▸ 任务要求: 从含有“class: Aves”的那一行开始，一直到数据行的最后一行（首尾两行均包括在内），将这些行重新写出，并把其中的“common name”换成“vernacular name”，其余内容一律不变。

▸ 数据行摘录:
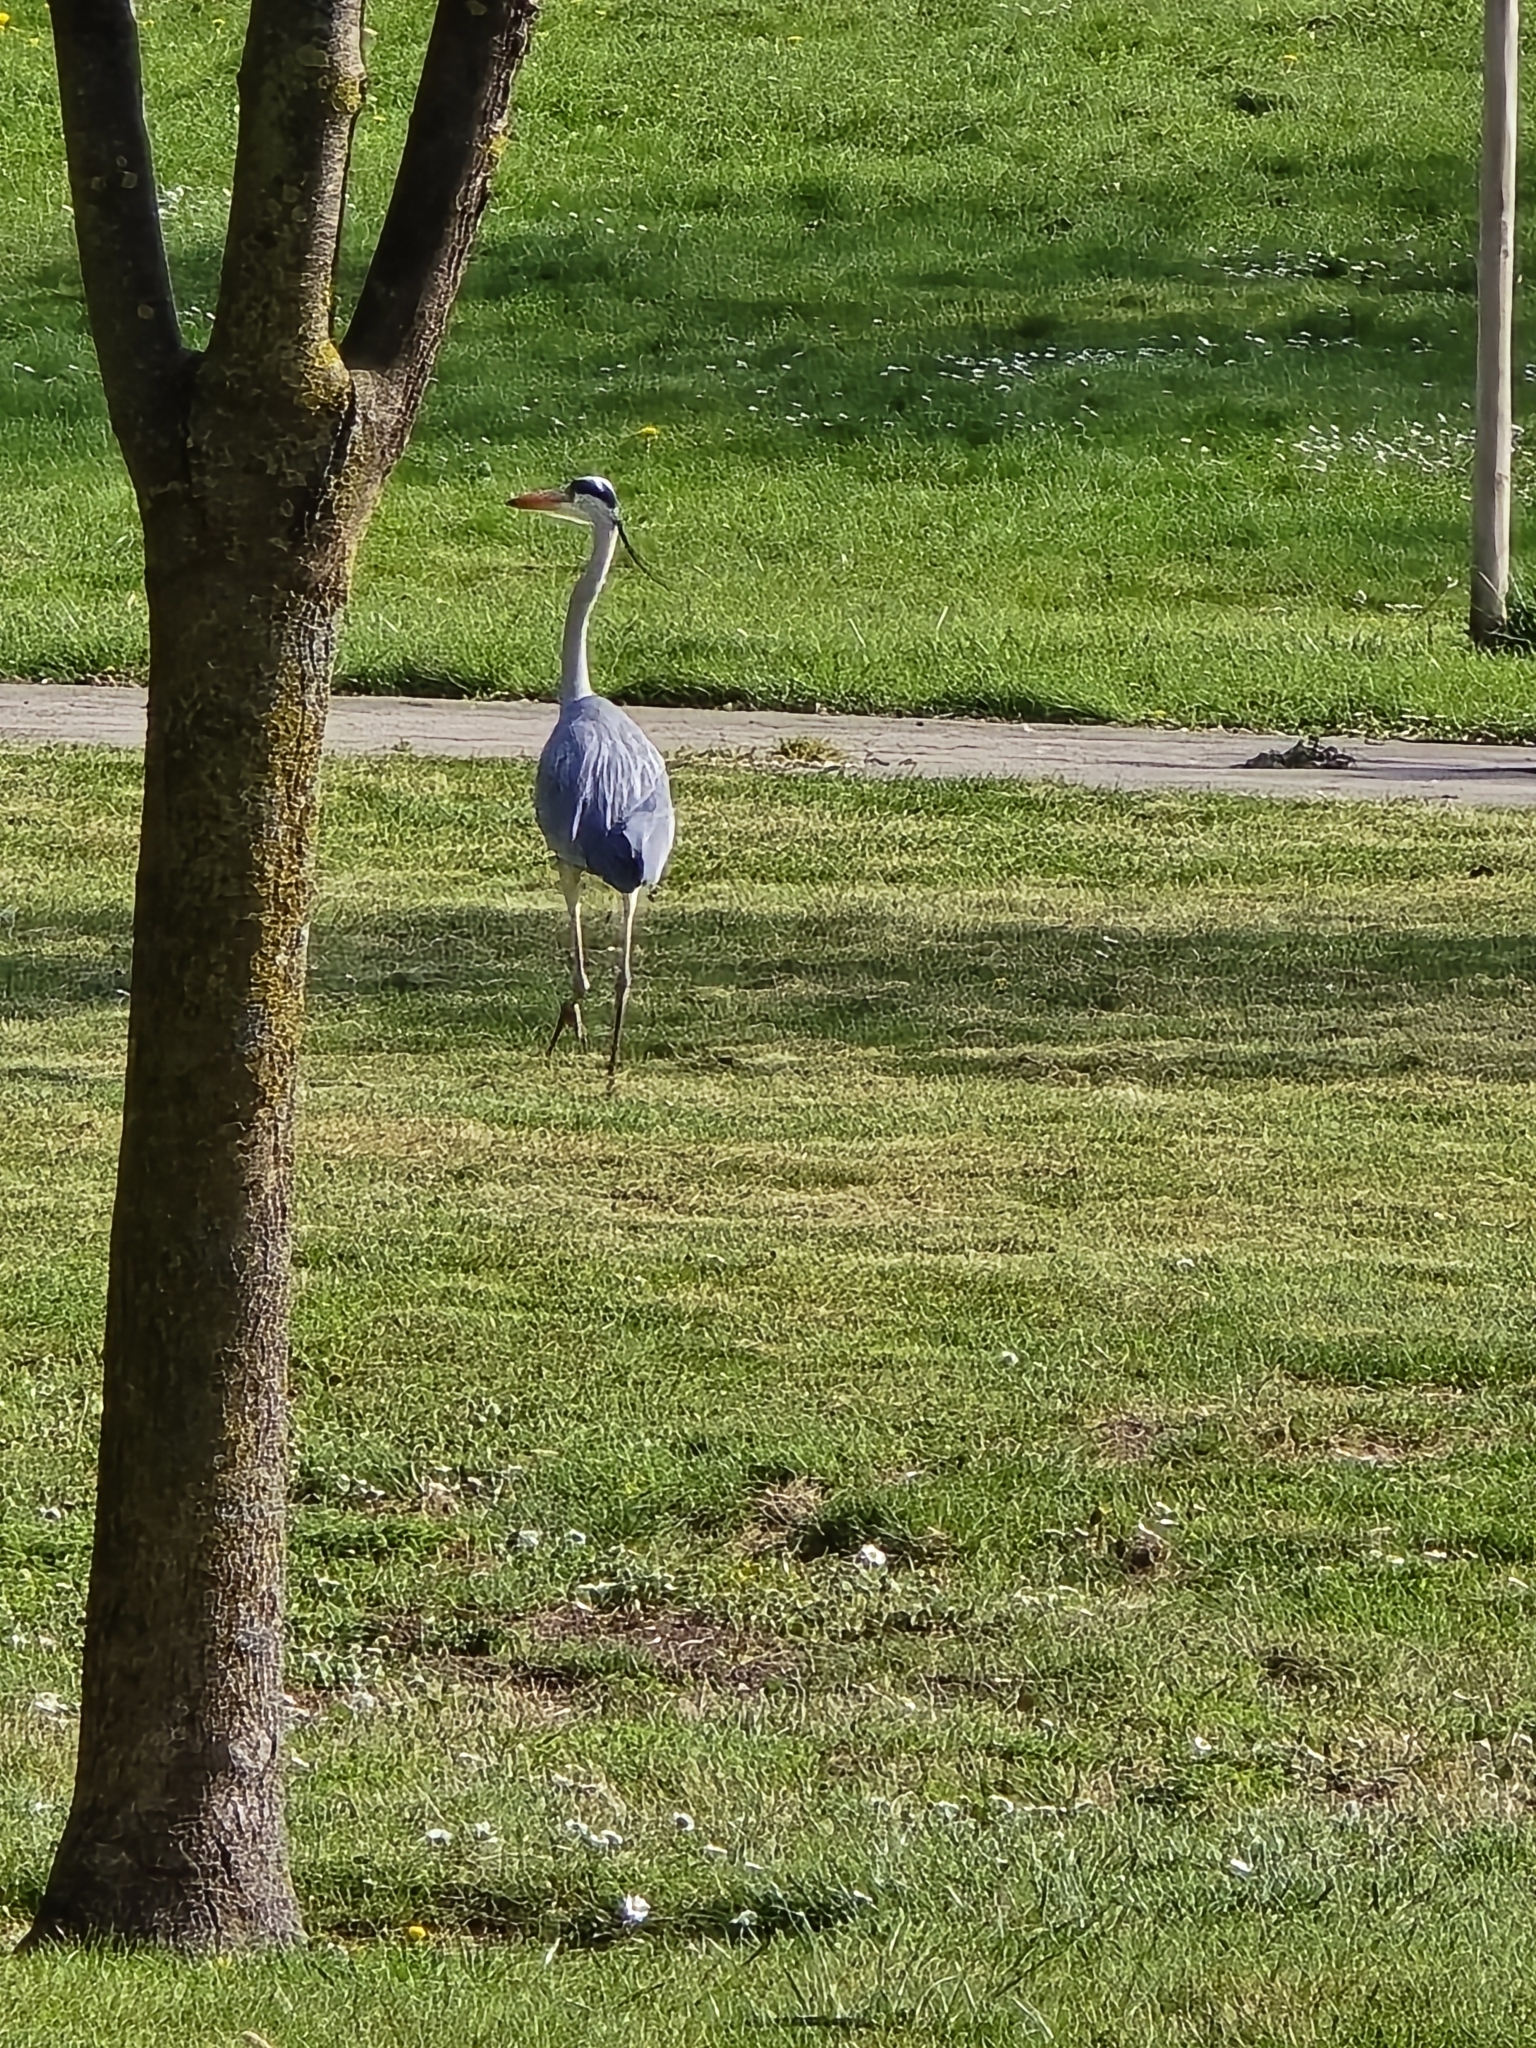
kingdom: Animalia
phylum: Chordata
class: Aves
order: Pelecaniformes
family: Ardeidae
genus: Ardea
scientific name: Ardea cinerea
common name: Grey heron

▸ 参考解答:
class: Aves
order: Pelecaniformes
family: Ardeidae
genus: Ardea
scientific name: Ardea cinerea
vernacular name: Grey heron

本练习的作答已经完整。